Миша какое-то время смотрел на потуги паренька, а затем начал вставать. Скривившись от боли, ему все-таки удалось поднялся, но и у паренька в этот момент затвор все же передернулся, и из затворной рамы вылетел длинный патрон. Паренек по невнимательности, а может быть, из-за того, что очень нервничал, забыл, что затвор он передернул уже тогда, когда беседовал со своим товарищем. Он удивленным взглядом проводил летящий патрон и нажал на спусковой крючок. Бабахнуло так громко, будто выстрелила пушка. Что-то противно верещащее пронеслось около уха Миши, обдав при этом его щеку горячим воздухом. Пришлось от неожиданности присесть, а паренек уже снова пытается передернуть затвор, причем испуганные его глазки снуют между тремя объектами: Михаилом, сопротивляющимся затвором и улетевшим на землю патроном.

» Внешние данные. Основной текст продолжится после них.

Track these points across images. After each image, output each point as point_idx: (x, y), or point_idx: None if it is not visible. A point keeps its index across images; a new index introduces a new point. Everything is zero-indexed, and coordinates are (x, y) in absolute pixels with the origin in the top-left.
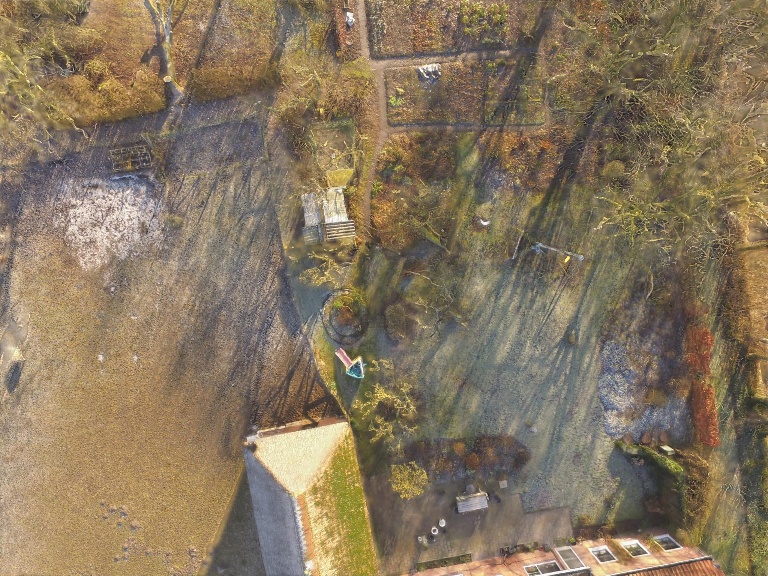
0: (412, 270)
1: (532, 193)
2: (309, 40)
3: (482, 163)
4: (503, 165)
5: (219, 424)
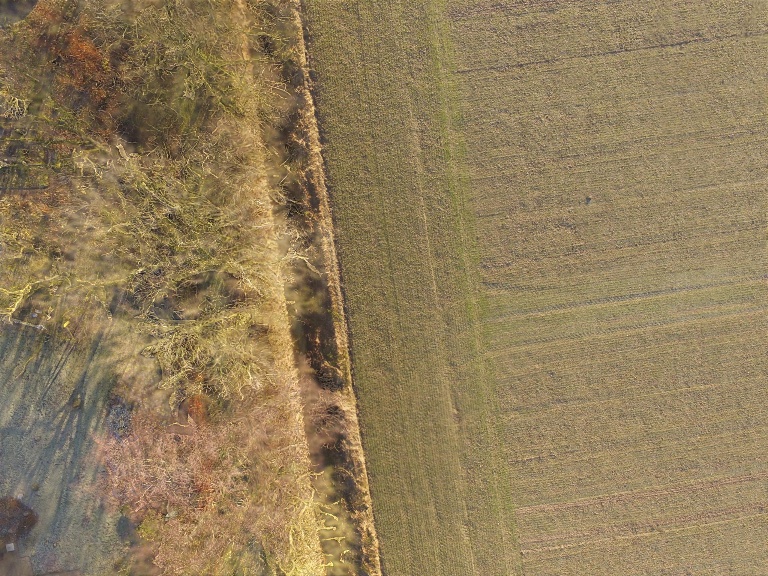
0: None
1: (35, 257)
2: None
3: None
4: (4, 229)
5: None
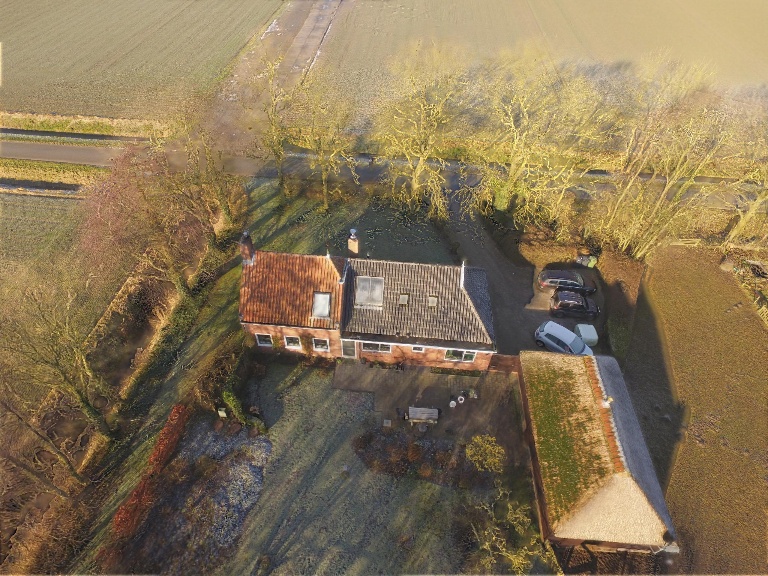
0: None
1: None
2: None
3: None
4: None
5: (699, 575)
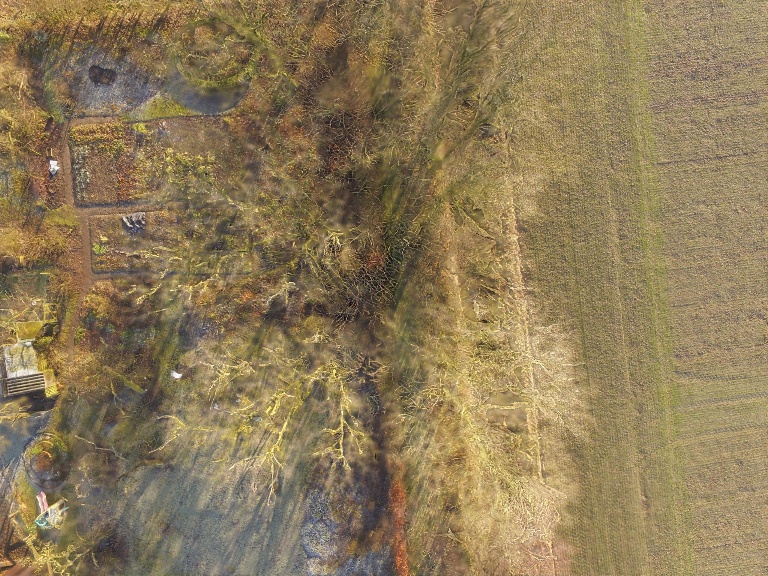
0: (114, 417)
1: (237, 342)
2: (11, 188)
3: (187, 311)
4: None
5: None
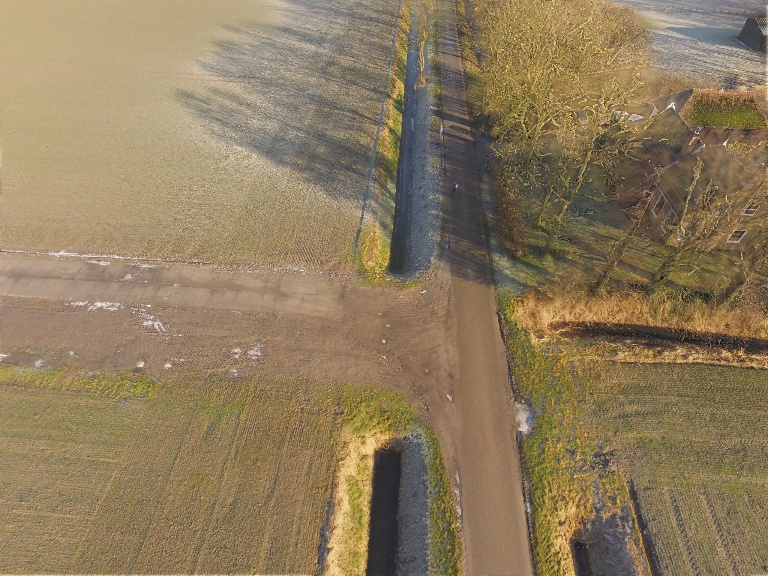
0: None
1: None
2: None
3: None
4: None
5: None
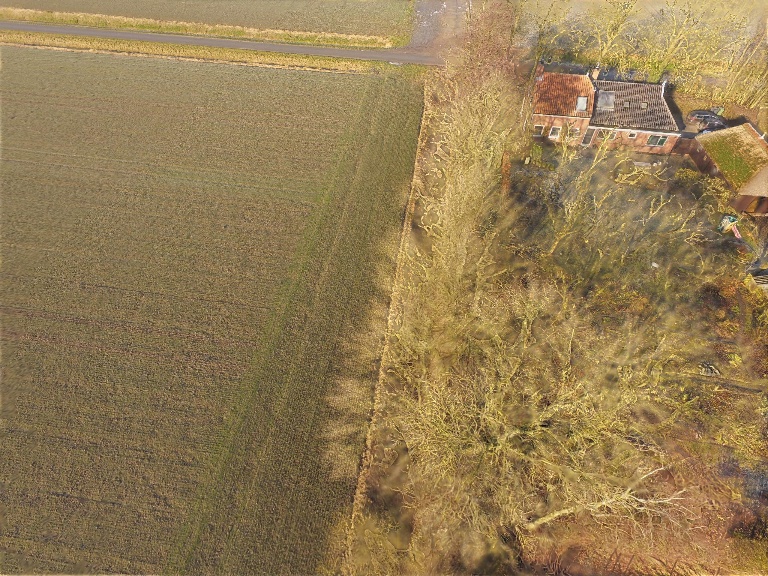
0: (697, 261)
1: None
2: None
3: (653, 304)
4: None
5: None
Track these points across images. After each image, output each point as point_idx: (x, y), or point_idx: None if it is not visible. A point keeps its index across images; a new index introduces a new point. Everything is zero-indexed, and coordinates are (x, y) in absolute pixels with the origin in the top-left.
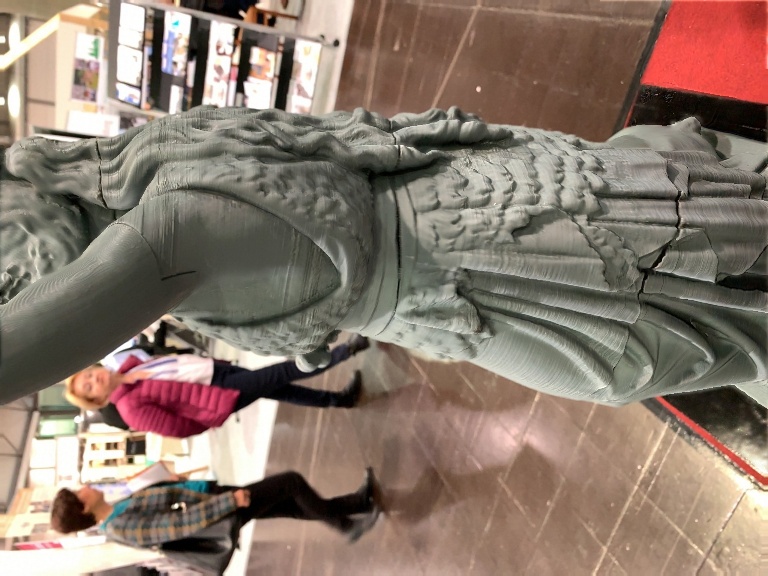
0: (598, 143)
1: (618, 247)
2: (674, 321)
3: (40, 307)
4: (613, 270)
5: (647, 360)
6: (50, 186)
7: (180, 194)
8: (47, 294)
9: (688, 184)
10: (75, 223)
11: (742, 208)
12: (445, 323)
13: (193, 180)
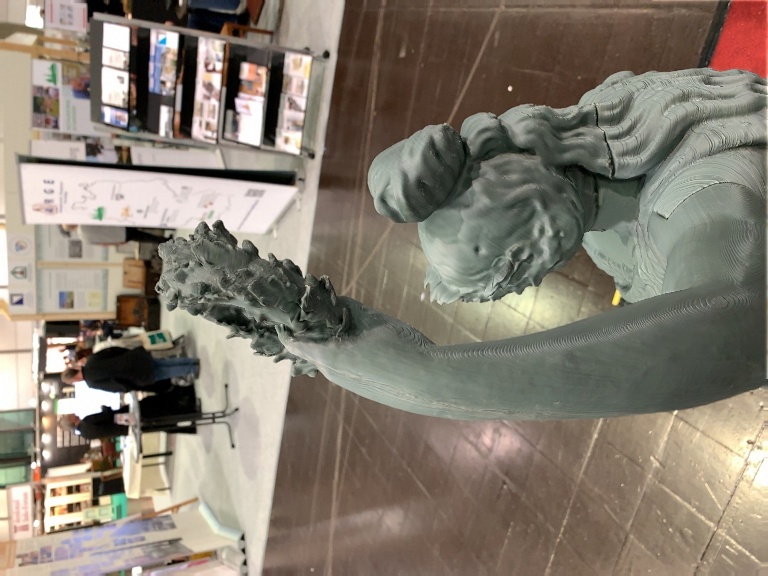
0: None
1: None
2: None
3: (757, 269)
4: None
5: None
6: (557, 157)
7: (744, 151)
8: (747, 256)
9: None
10: (578, 196)
11: None
12: None
13: (760, 135)
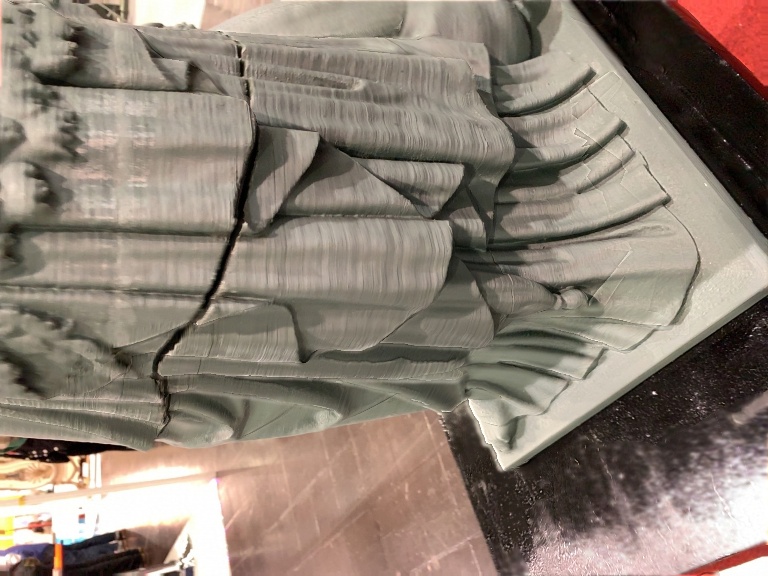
0: (136, 67)
1: (53, 338)
2: (255, 387)
3: None
4: (55, 367)
5: (220, 421)
6: None
7: None
8: None
9: (293, 190)
10: None
11: (379, 253)
12: None
13: None
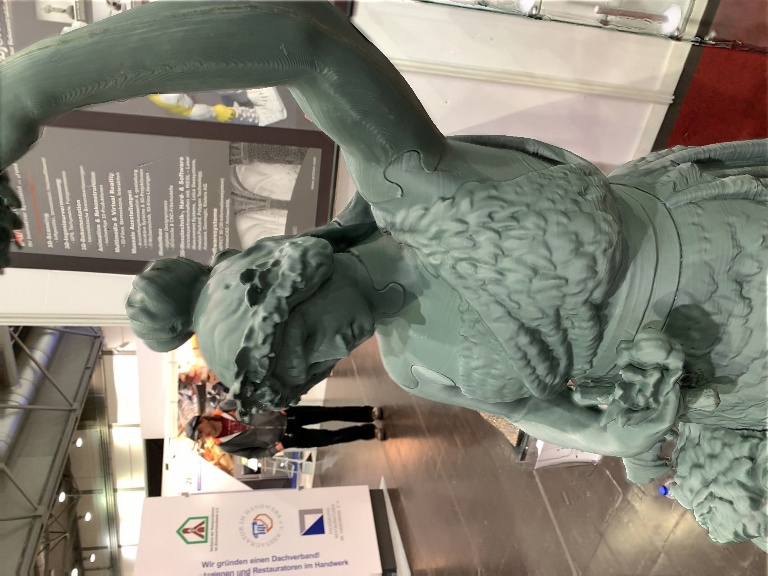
0: None
1: None
2: None
3: None
4: None
5: None
6: None
7: None
8: None
9: None
10: None
11: None
12: (716, 182)
13: None
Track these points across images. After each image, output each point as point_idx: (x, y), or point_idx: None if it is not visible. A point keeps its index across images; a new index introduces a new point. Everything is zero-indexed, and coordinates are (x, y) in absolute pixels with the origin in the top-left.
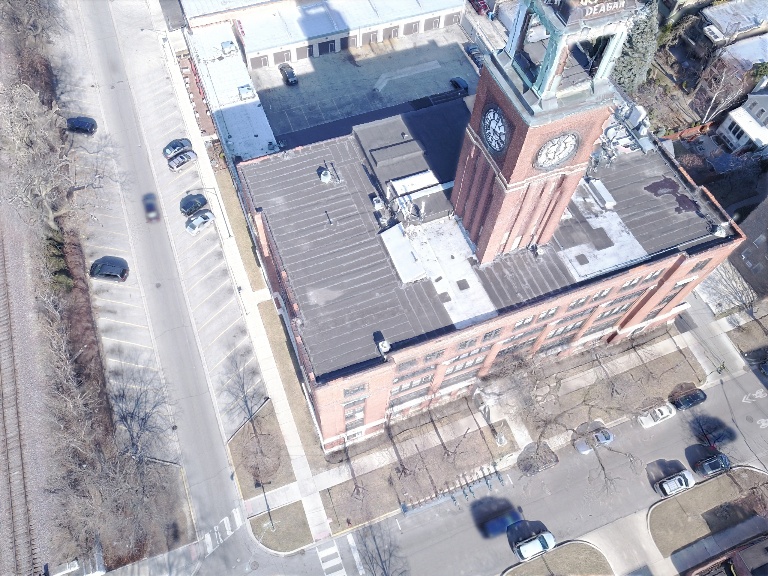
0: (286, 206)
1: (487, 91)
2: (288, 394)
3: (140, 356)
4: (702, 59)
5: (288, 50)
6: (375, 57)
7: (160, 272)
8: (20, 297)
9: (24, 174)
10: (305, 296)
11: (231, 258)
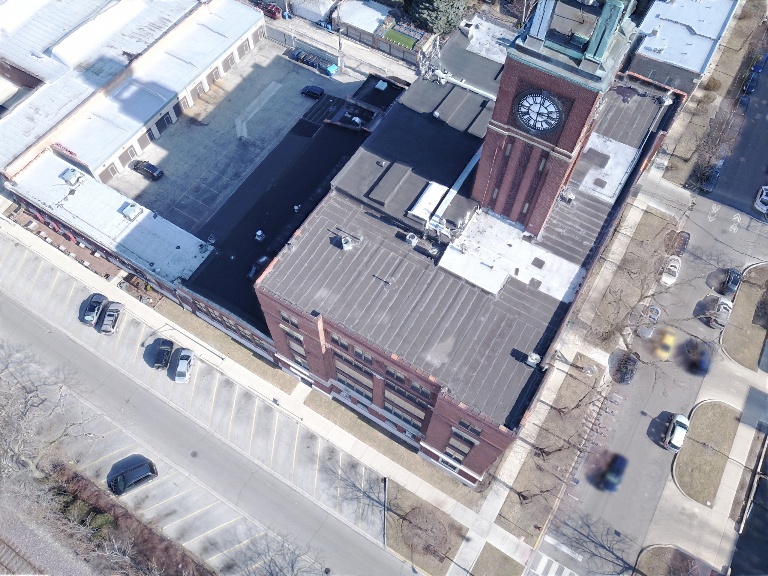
0: (335, 294)
1: (518, 81)
2: (399, 462)
3: (236, 533)
4: None
5: (130, 146)
6: (215, 108)
7: (184, 440)
8: (67, 573)
9: (2, 444)
10: (427, 363)
11: (242, 379)
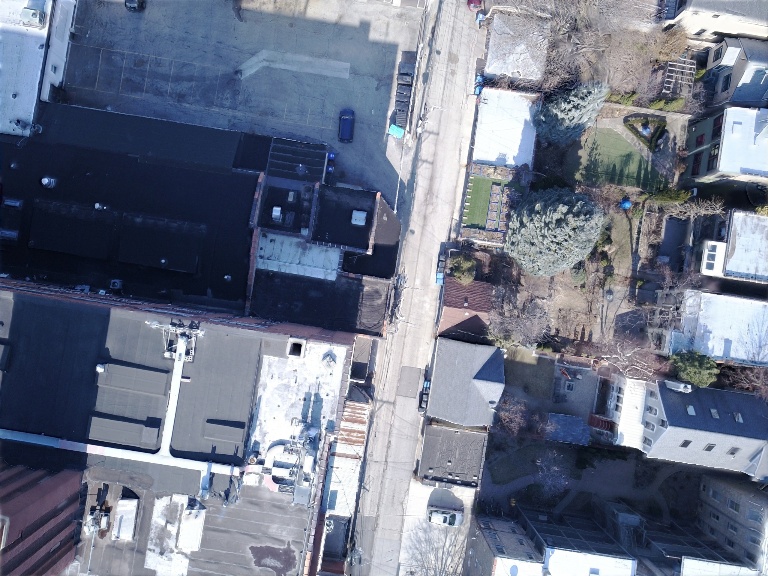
0: None
1: None
2: None
3: None
4: (681, 273)
5: None
6: (271, 14)
7: None
8: None
9: None
10: None
11: None
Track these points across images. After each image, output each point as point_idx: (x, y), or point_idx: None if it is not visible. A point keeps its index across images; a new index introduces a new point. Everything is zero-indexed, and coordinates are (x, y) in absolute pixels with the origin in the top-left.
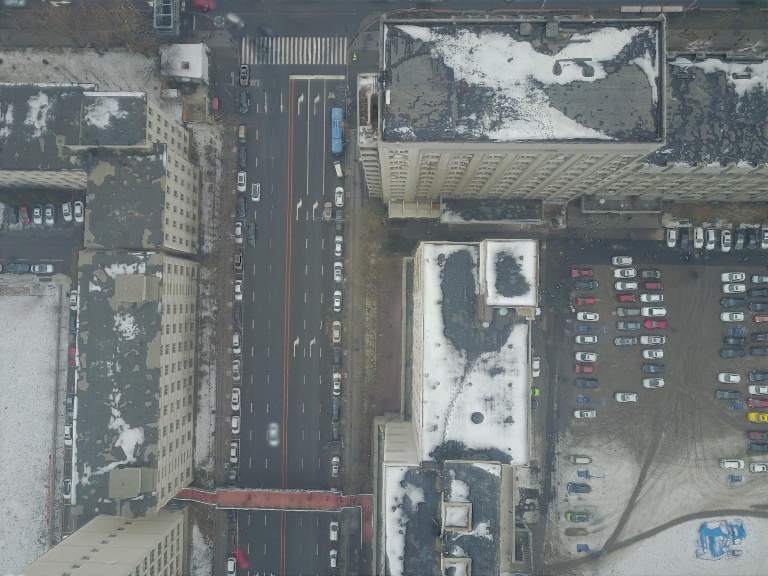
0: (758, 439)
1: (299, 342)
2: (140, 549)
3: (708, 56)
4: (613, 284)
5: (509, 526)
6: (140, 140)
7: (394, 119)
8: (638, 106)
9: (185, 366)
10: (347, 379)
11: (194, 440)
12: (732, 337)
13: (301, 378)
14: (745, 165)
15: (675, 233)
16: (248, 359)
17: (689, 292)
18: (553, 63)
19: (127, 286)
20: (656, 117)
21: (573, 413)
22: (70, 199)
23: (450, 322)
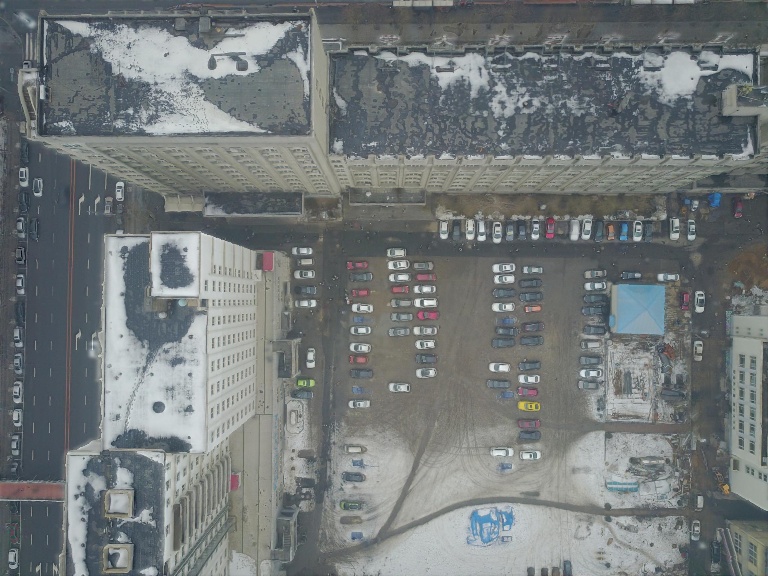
0: (527, 427)
1: (81, 335)
2: None
3: (412, 50)
4: (387, 276)
5: (269, 514)
6: None
7: (54, 113)
8: (290, 99)
9: None
10: None
11: None
12: (502, 327)
13: (83, 371)
14: (448, 157)
15: (447, 225)
16: (31, 353)
17: (462, 283)
18: (208, 57)
19: None
20: (308, 110)
21: (348, 403)
22: None
23: (133, 313)
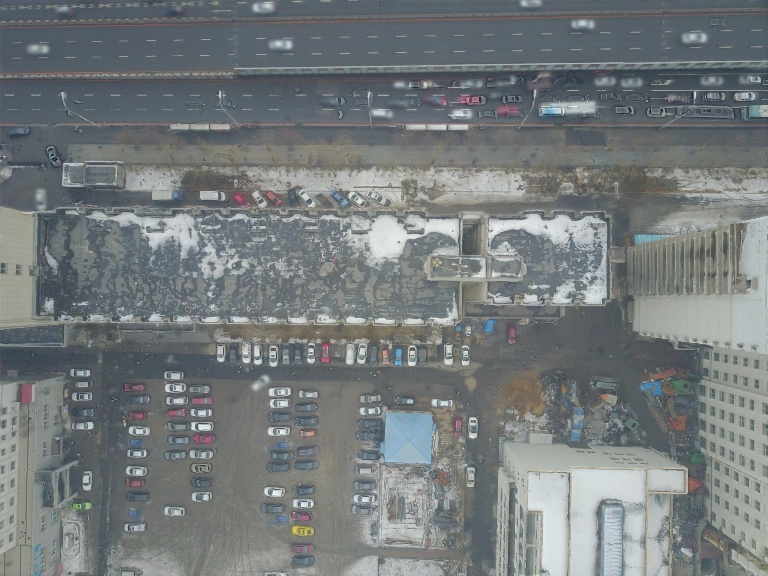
0: (300, 552)
1: None
2: None
3: (122, 210)
4: (165, 398)
5: None
6: None
7: None
8: None
9: None
10: None
11: None
12: (277, 451)
13: None
14: (157, 318)
15: (222, 349)
16: None
17: (239, 406)
18: None
19: None
20: None
21: (123, 526)
22: None
23: None
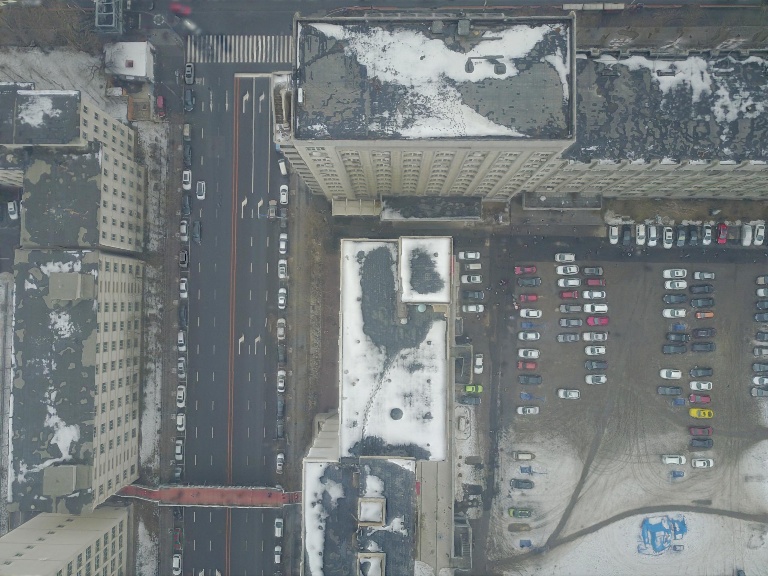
0: (699, 435)
1: (244, 340)
2: (75, 546)
3: (633, 53)
4: (556, 281)
5: (448, 522)
6: (73, 138)
7: (308, 117)
8: (549, 103)
9: (128, 364)
10: (292, 376)
11: (140, 437)
12: (674, 333)
13: (246, 375)
14: (669, 162)
15: (617, 230)
16: (193, 357)
17: (631, 289)
18: (465, 61)
19: (61, 284)
20: (567, 114)
21: (516, 409)
22: (16, 198)
23: (369, 319)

Наконец-то Миша сопоставил своей больной головой, что вокруг происходит. Он вспомнил и странную стену и первый свой проход через крайний оконный проем, он вспомнил плотный белый туман, он вспомнил всё... И теперь, в создавшейся ситуации, его мозг начал лихорадочно и очень активно работать. На уровне рефлексов он вдруг сообразил, что пока странный паренек передернет свой затвор и опять начнет палить, ему надо как можно быстрее исчезнуть с этого места. От неожиданности у него перестала болеть голова и он, развернувшись, побежал, как, пожалуй, не бегал никогда в жизни. О том, что выстрел паренька должен был разворошить все гнездо, которое пряталось в лесу, он не подумал. Он летел как на крыльях, озираясь по сторонам и думая только о том, чтобы по пути ему попалось хоть какая-нибудь ямка, дерево, камень, за которыми можно было бы скрыться, но вокруг ничего не было. Вокруг было ровное поле.
Что-то опять прожужжало у него над ухом и улетело далеко вперед, обогнав его, хотя ему казалось, что при его скорости обогнать его уже ничто не сможет. Позади защелкали выстрелы. А потом что-то тяжелое и горячее со всего маху ткнуло его в левое плечо. Удар оказался очень сильным и Миша, словно мешок с картошкой, свалившийся с кузова грузовика, нелепо разбрасывая руки и подворачивая ноги, покатился по еще влажной траве.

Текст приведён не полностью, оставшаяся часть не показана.